• EXERCISE BRIEF: Filter the entries below, keeping only lines with the word "Copyright".

(Records from a data collection)
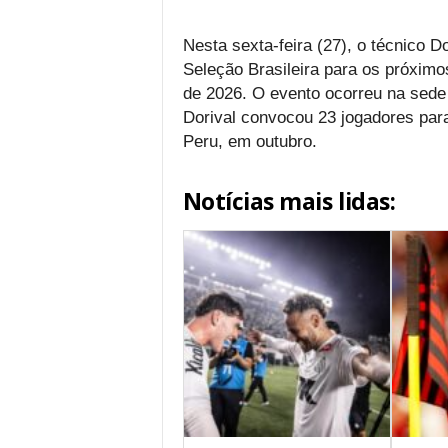
Nesta sexta-feira (27), o técnico D
Seleção Brasileira para os próxim
de 2026. O evento ocorreu na sede 
Dorival convocou 23 jogadores para
Peru, em outubro.
Notícias mais lidas:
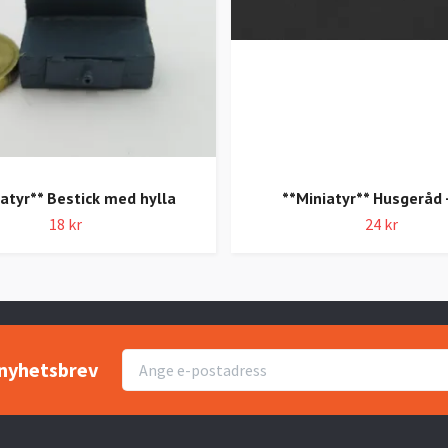
atyr** Bestick med hylla
**Miniatyr** Husgeråd 
18 kr
24 kr
r nyhetsbrev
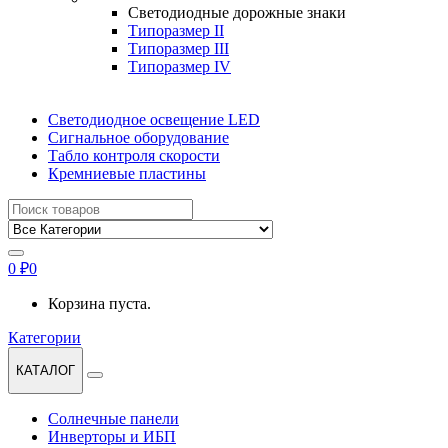
Светодиодные дорожные знаки
Типоразмер II
Типоразмер III
Типоразмер IV
Светодиодное освещение LED
Сигнальное оборудование
Табло контроля скорости
Кремниевые пластины
Найти:
0
₽
0
Корзина пуста.
Категории
КАТАЛОГ
Солнечные панели
Инверторы и ИБП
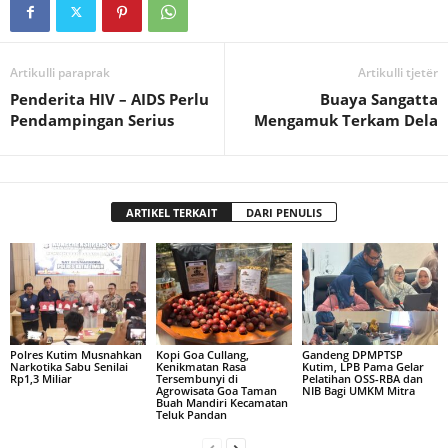
Artikulli paraprak
Artikulli tjetër
Penderita HIV – AIDS Perlu
Buaya Sangatta
Pendampingan Serius
Mengamuk Terkam Dela
ARTIKEL TERKAIT
DARI PENULIS
Polres Kutim Musnahkan
Kopi Goa Cullang,
Gandeng DPMPTSP
Narkotika Sabu Senilai
Kenikmatan Rasa
Kutim, LPB Pama Gelar
Rp1,3 Miliar
Tersembunyi di
Pelatihan OSS-RBA dan
Agrowisata Goa Taman
NIB Bagi UMKM Mitra
Buah Mandiri Kecamatan
Teluk Pandan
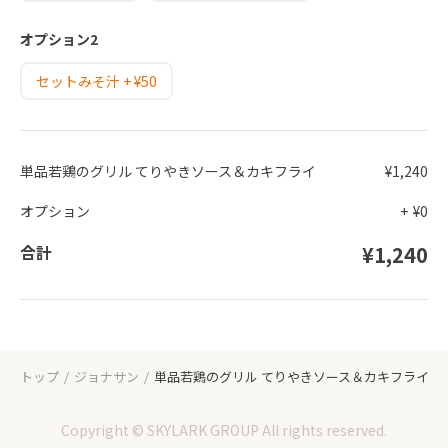
オプション2
セットみそ汁 + ¥50
単品若鶏のグリル てりやきソース＆カキフライ
¥1,240
オプション
+
¥0
合計
¥1,240
トップ
ジョナサン
単品若鶏のグリル てりやきソース＆カキフライ
Copyright © SKYLARK GROUP All rights reserved.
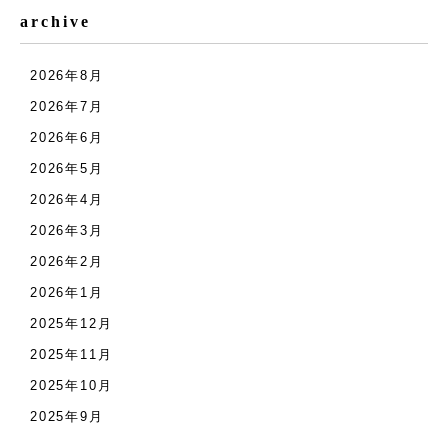
archive
2026年8月
2026年7月
2026年6月
2026年5月
2026年4月
2026年3月
2026年2月
2026年1月
2025年12月
2025年11月
2025年10月
2025年9月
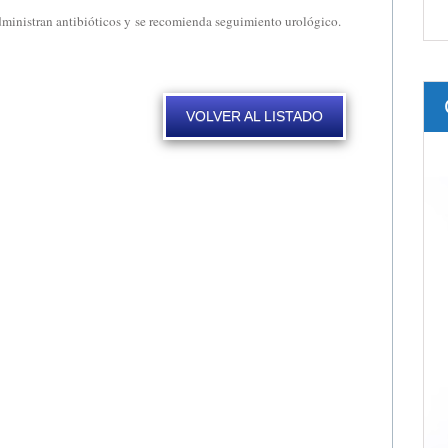
 administran antibióticos y se recomienda seguimiento urológico.
VOLVER AL LISTADO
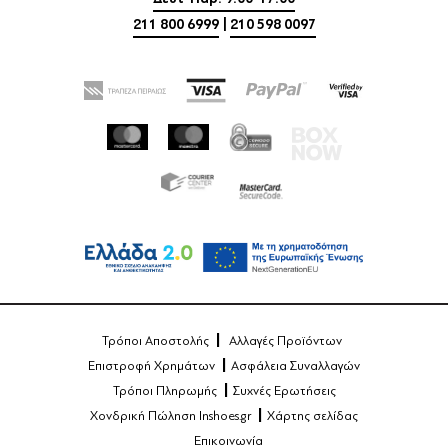
211 800 6999
|
210 598 0097
Τρόποι Αποστολής
Αλλαγές Προϊόντων
Επιστροφή Χρημάτων
Ασφάλεια Συναλλαγών
Τρόποι Πληρωμής
Συχνές Ερωτήσεις
Χονδρική Πώληση Inshoes.gr
Χάρτης σελίδας
Επικοινωνία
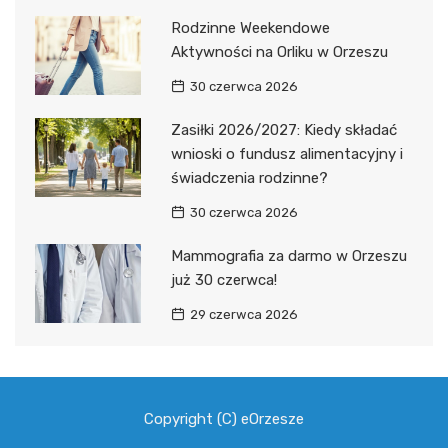
Rodzinne Weekendowe
Aktywności na Orliku w Orzeszu
30 czerwca 2026
Zasiłki 2026/2027: Kiedy składać
wnioski o fundusz alimentacyjny i
świadczenia rodzinne?
30 czerwca 2026
Mammografia za darmo w Orzeszu
już 30 czerwca!
29 czerwca 2026
Copyright (C) eOrzesze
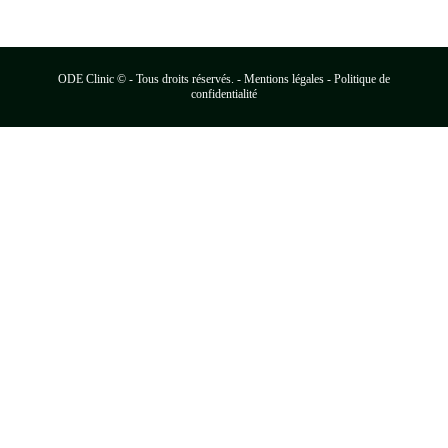
ODE Clinic © - Tous droits réservés. -
Mentions légales - Politique de
confidentialité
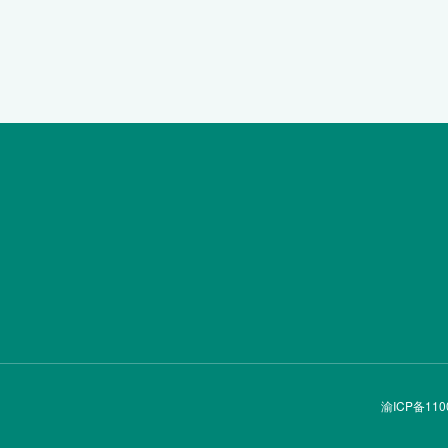
渝ICP备110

• RESPONSE AREA:
Copyright © SKYLARK GROUP All rights reserved.
Copyright (C) eOrzesze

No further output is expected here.